The coroner bent over his desk. “Captain Grady, have you any opinion as to why her body was taken from the morgue?”

Aluminum-colored eyebrows drawn into a V over his nose, the captain said, “I have a very good idea.” He was looking at Crane. “I believe the girl came of a prominent family somewhere and that her people heard she was dead and did not wish her to be identified.” He loosened his collar, running his forefinger between it and his neck. “I think the snatchers did not intend to kill poor Augie—Mr. Liebman—but hit him too severely tryin' to knock him out, as Mr. Crane suggested.”

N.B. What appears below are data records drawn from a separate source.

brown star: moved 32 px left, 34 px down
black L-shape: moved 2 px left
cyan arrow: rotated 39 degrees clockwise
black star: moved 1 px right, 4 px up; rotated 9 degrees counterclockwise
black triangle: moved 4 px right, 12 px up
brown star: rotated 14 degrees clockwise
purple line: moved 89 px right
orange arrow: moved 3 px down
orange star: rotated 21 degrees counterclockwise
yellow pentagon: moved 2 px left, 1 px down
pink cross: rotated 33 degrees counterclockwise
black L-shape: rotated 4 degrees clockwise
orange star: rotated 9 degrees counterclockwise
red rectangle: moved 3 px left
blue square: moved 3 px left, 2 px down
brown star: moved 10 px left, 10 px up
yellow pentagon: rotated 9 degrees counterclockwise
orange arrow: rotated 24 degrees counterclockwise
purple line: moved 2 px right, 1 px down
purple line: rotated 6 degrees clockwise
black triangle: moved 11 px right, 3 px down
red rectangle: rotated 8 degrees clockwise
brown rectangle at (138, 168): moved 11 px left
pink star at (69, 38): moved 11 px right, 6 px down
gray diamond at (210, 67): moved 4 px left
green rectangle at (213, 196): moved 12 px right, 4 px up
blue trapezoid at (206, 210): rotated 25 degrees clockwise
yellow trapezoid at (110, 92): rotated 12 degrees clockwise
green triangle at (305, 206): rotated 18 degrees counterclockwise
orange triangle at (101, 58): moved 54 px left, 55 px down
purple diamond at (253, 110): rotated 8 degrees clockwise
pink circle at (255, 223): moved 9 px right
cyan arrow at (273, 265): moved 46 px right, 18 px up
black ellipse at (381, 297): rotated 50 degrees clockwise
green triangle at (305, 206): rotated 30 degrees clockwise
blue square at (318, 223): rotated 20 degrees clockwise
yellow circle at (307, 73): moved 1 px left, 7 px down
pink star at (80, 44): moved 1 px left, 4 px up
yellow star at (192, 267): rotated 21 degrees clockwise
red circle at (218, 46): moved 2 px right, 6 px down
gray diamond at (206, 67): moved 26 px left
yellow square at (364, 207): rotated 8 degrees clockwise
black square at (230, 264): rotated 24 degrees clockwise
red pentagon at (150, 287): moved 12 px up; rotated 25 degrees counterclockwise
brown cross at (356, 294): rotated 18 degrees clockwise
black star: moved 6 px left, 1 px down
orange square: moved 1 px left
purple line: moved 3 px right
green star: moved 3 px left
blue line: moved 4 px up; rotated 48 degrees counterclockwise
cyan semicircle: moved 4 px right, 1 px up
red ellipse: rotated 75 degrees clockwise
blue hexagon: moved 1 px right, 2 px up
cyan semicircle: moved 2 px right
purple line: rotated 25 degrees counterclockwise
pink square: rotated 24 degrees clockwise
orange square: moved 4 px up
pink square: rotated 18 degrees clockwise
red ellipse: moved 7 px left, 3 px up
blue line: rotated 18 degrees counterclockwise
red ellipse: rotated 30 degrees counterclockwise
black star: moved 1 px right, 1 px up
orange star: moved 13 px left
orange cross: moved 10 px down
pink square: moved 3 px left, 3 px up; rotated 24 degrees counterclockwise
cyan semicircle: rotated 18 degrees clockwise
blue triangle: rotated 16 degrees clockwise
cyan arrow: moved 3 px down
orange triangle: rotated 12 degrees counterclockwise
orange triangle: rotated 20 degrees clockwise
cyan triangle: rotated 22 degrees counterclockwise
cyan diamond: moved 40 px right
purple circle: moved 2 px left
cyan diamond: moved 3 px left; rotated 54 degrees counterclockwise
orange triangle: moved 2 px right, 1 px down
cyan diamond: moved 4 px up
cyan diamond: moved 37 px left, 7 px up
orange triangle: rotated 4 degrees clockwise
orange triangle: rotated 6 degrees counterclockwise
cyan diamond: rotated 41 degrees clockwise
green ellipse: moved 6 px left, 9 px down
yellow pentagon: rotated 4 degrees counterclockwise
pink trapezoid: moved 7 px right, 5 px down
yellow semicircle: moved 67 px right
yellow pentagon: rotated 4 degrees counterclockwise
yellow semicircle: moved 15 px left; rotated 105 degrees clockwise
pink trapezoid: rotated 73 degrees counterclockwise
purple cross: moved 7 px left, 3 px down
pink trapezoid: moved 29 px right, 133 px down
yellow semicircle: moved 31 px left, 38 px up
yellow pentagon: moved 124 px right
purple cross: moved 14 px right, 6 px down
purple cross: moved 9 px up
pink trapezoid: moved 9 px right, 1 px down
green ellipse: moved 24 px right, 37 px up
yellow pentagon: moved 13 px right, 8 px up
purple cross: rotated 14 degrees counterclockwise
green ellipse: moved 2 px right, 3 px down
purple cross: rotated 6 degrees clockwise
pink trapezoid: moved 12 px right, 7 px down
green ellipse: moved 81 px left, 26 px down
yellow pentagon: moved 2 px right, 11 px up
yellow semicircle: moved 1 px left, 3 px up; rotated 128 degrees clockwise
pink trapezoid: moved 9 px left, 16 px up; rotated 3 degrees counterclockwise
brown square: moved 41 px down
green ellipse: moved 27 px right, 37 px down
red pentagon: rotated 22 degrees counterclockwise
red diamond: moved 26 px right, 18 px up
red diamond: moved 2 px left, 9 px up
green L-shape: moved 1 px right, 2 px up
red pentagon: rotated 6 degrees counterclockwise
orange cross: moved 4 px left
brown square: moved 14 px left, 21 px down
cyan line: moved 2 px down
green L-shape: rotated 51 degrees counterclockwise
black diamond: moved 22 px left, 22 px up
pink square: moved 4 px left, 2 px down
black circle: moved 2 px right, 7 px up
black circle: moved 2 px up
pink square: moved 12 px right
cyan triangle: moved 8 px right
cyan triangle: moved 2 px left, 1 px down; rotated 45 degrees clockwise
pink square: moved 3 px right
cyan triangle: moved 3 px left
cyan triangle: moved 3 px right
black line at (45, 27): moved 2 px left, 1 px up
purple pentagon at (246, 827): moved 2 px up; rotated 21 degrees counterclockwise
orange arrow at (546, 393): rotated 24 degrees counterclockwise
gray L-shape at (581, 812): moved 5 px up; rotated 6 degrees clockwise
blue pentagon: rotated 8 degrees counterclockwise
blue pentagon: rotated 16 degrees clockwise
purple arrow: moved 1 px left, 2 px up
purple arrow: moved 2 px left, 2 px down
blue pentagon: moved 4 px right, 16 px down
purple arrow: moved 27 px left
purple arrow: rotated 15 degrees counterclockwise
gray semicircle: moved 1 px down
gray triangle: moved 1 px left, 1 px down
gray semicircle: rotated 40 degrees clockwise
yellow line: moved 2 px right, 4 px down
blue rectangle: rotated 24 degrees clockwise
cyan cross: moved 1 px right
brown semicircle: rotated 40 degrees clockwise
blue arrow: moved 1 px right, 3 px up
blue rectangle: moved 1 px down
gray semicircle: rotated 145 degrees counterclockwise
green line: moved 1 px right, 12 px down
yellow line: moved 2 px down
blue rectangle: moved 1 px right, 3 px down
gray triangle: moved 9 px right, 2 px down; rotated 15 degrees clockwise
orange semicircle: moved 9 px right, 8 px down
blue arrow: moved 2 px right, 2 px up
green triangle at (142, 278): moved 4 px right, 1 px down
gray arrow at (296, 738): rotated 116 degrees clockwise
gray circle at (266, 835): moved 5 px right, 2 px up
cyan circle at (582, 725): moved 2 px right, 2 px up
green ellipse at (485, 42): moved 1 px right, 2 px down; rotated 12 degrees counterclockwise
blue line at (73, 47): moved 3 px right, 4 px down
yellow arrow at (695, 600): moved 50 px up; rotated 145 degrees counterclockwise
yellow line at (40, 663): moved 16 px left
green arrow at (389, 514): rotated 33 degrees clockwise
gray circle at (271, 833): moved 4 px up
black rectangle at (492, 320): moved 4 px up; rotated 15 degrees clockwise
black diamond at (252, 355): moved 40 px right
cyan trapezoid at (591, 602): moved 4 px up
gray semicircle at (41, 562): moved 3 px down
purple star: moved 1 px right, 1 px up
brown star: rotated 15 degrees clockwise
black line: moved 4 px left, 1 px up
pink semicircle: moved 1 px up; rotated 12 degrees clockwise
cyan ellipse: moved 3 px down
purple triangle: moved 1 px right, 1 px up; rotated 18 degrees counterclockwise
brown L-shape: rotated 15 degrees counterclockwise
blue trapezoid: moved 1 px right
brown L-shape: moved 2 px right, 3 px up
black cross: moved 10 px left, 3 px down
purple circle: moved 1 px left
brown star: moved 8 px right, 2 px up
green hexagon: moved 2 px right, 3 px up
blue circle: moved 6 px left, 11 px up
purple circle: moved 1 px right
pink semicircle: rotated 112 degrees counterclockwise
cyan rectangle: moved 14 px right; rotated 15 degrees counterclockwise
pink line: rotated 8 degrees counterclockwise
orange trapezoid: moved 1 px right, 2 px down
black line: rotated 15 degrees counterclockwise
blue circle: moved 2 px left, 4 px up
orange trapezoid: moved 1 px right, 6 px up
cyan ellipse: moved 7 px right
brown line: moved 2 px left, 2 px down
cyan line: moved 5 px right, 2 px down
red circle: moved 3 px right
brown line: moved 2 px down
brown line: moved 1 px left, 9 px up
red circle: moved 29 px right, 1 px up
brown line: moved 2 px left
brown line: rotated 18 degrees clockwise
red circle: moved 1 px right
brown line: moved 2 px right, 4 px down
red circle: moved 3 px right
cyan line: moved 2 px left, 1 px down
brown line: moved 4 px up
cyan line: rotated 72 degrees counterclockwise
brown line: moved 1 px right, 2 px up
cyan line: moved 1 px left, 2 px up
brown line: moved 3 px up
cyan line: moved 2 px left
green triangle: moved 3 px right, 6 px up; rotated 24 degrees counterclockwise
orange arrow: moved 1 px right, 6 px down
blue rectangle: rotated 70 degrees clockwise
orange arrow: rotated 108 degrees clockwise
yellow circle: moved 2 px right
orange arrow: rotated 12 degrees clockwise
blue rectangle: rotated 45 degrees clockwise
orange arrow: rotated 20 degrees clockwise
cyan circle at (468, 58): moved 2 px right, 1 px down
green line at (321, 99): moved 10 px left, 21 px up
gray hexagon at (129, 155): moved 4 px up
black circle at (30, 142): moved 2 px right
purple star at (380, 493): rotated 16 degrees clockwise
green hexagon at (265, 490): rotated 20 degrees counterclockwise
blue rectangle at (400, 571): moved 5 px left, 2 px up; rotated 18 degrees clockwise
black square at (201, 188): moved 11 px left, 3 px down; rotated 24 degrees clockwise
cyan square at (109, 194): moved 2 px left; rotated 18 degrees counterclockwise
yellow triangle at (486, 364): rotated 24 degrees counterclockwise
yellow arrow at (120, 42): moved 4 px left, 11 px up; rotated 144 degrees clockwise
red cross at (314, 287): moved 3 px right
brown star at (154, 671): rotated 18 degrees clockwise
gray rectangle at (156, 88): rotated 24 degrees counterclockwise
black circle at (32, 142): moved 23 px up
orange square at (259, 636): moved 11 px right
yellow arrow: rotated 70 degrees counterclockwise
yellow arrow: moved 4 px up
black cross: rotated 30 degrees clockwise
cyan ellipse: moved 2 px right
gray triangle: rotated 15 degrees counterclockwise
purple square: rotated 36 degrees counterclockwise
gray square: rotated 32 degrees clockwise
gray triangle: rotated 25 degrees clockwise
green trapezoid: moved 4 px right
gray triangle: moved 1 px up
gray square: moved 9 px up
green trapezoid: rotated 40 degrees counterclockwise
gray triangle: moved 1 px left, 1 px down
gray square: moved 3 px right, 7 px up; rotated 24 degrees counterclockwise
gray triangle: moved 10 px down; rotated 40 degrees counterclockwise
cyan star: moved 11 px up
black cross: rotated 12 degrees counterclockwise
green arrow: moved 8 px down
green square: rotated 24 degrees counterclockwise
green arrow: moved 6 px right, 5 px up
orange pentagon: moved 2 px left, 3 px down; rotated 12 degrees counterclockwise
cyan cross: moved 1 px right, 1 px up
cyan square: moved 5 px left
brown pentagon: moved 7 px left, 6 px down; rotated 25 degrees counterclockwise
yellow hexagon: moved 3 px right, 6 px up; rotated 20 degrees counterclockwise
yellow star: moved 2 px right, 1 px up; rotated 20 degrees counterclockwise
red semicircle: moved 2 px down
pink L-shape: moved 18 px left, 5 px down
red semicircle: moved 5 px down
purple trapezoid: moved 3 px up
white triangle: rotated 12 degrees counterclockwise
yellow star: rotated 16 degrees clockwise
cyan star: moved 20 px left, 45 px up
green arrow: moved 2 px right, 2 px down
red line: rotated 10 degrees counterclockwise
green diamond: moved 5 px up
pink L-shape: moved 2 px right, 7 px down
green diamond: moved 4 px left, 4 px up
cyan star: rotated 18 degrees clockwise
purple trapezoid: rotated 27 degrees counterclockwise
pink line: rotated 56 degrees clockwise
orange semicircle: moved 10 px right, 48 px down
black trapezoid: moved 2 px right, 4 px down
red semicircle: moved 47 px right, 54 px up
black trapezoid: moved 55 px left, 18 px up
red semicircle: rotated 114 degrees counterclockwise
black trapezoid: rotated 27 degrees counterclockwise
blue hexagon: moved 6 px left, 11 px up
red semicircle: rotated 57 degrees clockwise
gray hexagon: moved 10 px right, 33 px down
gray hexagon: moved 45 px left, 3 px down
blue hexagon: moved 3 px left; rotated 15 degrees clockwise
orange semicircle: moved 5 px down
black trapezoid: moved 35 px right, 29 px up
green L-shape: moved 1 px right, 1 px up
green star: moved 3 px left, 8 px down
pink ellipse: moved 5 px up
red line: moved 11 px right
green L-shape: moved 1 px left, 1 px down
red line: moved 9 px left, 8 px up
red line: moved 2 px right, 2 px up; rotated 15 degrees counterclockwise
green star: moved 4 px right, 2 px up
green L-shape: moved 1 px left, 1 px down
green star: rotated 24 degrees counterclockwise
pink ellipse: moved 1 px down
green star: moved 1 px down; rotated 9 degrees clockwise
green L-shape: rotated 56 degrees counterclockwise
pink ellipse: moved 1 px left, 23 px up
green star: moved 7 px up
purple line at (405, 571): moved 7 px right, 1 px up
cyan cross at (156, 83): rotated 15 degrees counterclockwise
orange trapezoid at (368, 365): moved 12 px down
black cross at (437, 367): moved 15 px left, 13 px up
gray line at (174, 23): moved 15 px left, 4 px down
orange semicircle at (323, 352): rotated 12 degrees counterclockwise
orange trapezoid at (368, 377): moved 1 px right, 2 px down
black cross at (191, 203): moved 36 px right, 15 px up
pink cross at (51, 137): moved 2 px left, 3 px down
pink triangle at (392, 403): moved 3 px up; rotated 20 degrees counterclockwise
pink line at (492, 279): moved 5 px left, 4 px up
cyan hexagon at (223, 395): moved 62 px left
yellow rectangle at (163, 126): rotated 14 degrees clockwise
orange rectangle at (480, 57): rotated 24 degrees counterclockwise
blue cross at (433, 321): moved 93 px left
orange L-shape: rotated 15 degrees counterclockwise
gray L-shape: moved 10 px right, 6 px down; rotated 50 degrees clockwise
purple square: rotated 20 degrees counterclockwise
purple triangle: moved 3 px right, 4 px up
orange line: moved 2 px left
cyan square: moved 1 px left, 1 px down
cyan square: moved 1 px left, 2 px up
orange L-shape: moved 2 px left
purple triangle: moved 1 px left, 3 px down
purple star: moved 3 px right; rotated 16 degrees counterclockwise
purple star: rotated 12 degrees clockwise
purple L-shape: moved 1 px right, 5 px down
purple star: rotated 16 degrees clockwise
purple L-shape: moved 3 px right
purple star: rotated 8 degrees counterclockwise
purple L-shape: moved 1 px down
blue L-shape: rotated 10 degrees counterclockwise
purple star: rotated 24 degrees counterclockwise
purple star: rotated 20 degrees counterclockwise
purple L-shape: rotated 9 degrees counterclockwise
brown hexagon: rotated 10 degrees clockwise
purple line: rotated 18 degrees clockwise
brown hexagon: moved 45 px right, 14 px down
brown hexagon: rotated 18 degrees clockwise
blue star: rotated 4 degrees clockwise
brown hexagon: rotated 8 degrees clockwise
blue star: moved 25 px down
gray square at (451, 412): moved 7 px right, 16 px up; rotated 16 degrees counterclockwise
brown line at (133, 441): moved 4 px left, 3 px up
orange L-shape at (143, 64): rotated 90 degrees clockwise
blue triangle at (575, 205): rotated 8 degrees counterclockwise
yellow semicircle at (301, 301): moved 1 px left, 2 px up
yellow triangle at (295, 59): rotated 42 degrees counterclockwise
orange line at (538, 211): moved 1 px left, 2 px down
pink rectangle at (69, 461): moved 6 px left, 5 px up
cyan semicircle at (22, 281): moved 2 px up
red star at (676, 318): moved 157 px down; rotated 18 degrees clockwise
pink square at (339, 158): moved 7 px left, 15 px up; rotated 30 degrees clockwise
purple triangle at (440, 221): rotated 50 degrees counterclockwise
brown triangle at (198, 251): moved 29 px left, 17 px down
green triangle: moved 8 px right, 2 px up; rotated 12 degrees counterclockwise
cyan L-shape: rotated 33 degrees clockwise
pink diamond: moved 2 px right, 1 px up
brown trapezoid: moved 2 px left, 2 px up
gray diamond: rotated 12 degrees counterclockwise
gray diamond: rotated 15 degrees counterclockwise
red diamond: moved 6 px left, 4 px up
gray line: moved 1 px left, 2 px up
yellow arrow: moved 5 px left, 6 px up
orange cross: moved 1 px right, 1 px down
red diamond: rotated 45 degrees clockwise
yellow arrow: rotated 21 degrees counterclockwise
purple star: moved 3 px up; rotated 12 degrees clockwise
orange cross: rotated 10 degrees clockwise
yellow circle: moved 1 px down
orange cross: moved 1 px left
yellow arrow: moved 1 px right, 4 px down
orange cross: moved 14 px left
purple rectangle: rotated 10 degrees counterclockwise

Everyone looked at William Crane, while the captain, with the gratified air of a man who has been able to set a motorist on the right road, climbed down from the stand.

The coroner said, “Well, Mr. Crane, you're the last witness.”

Deep and fairly comfortable, the witness chair had arms on which to rest his elbows. He gave his name as William Crane, his residence as New York, his occupation as private detective, and then settled back while the coroner rustled his papers, tried to think of his first question.

At last the coroner asked, “You were the last person to see the deceased alive, Mr. Crane?”